The provisional waiver will be provide significant assistance to persons who are not eligible to adjust status in the United States because of their manner of entry (e.g., entry without inspection, entry as a fiancé but no marriage to fiancé petitioner, entry as a crewman).  The provisional waiver, in its current form, is only available to “immediate relatives” (i.e., spouses, children, and parents of U.S. citizens), but may be expanded in the future to include other visa applicants. 
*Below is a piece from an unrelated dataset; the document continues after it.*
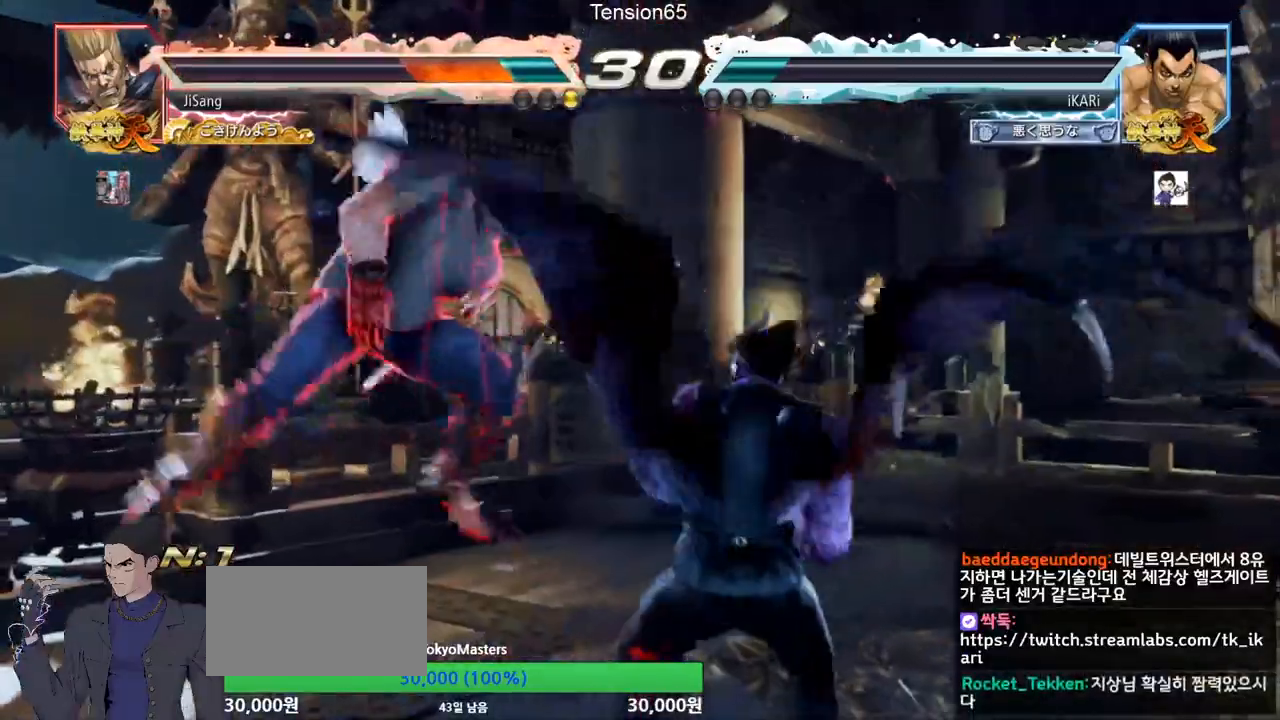
{"buttons": [], "left_stick": "center", "events": [[17, "left_stick", "center"], [150, "left_stick", "left"], [234, "left_stick", "down"], [250, "SQUARE", "down"], [300, "SQUARE", "up"], [350, "left_stick", "center"], [467, "TRIANGLE", "up"]]}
Last year, President Obama exercised his authority to put in place an application process known as Deferred Action for Childhood Arrivals (DACA) in order to provide some relief through administrative channels for young persons who have lived in the United States for several years and attended schools in the United States.  In general, DACA is available to a person who: (1) was under the age of 31 as of June 15, 2012; (2) entered the U.S. before the age of 16; (3) has resided in the U.S. since June 15, 2007 up to the present date; (4) is currently out of status; (5) is in school or has graduated from school in the U.S. (or is a veteran of the Coast Guard or Armed Forces); and, (7) has not been convicted of a felony or a significant misdemeanor. 

A person who is eligible for DACA can apply for “deferred action,” meaning that the immigration services will take no action to effect that person’s removal from the United States while deferred action is in place.  In addition, a DACA applicant can apply for work authorization, a Social Security number, and a driver’s license.  DACA is granted for a period of two years, and can be renewed upon expiration in two-year increments.  There is no limitation on the number of renewals.    

Among other changes that will be addressed in Part 2 of this article, President Obama and members of Congress have expressed the desire to push the DREAM Act forward in order to make DACA relief permanent.  Under the proposed DREAM Act, the work authorizations issued under DACA will lead to permanent residency and citizenship. 

These changes that have already taken effect are significant, but the proposals for comprehensive reform that are currently on the table have the potential to be game-changing.  These prospective reforms will be analyzed in the next part of this article.